We need to compute, for each customer (i), a decision (x_i \in {0,1}) such that:
- (x_i = 1): we target customer (i) (send offer, call, etc.)
- (x_i = 0): we do not target customer (i)
The business goal becomes:
Choose (x_i) to maximize total expected return subject to a budget constraint.
This requires:
- an estimate of future value if the customer stays active (CLV)
- an estimate of risk of losing that value (churn probability)
- an estimate of benefit gained by intervention (retention effectiveness)
- an optimization step to select customers under limited budget
We observe line-item transactions. After cleaning and aggregation, we represent data as purchase events (invoice-level):
For customer (i), we observe purchase times: [ t_{i1}, t_{i2}, \dots, t_{in_i} ] and monetary values (invoice revenue): [ m_{i1}, m_{i2}, \dots, m_{in_i} ]
We define:
- Recency: time since last purchase [ r_i = T - t_{in_i} ]
- Frequency: number of repeat purchases [ x_i = n_i - 1 ]
- Age / Tenure: length of observation window [ T_i = T - t_{i1} ] where (T) is the cutoff date (decision date).
These are the core sufficient statistics used by classical CLV models.
We always split time into:
- Calibration window: data used to build features and models
- Holdout window: future data used only for evaluation
If we let features include holdout transactions, we leak future information and overestimate performance.
Mathematically, when predicting outcomes after (T):
- Features must depend only on: [ {t_{ij}, m_{ij}\ |\ t_{ij} \le T} ]
- Labels and evaluation depend on: [ {t_{ij}, m_{ij}\ |\ t_{ij} > T} ]
This is crucial for real-world deployment: you never have future data when scoring customers.

Data extract
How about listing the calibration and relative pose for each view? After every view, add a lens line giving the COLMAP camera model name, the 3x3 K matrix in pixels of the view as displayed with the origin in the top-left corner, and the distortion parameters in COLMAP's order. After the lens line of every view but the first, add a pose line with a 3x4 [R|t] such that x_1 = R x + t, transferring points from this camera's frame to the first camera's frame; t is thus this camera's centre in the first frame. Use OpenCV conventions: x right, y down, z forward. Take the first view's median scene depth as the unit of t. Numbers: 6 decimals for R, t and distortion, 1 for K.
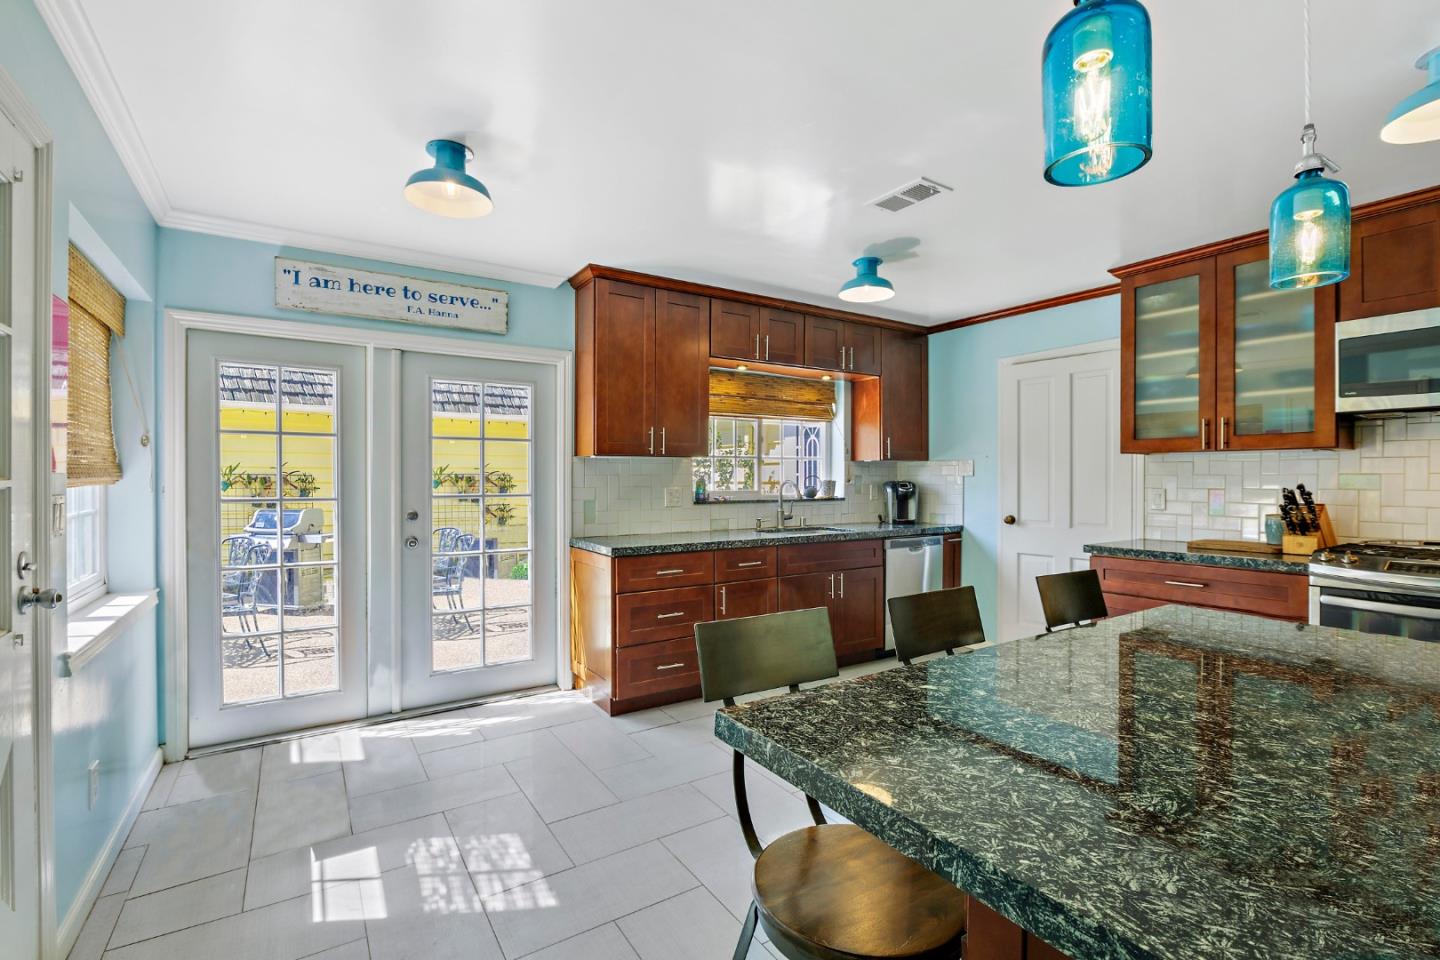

Using the information
- 1) Quote everything in the customer-targeting excerpt from "We need to compute, for" down to "stays active (CLV)".
- 2) According to the customer-targeting excerpt, what happens if features are allowed to include holdout transactions?
None of the data is needed for this work.

Solutions to the tasks
- 1)
We need to compute, for each customer (i), a decision (x_i \in {0,1}) such that:
- (x_i = 1): we target customer (i) (send offer, call, etc.)
- (x_i = 0): we do not target customer (i)
The business goal becomes:
Choose (x_i) to maximize total expected return subject to a budget constraint.
This requires:
- an estimate of future value if the customer stays active (CLV)

- 2) Future information leaks and performance is overestimated.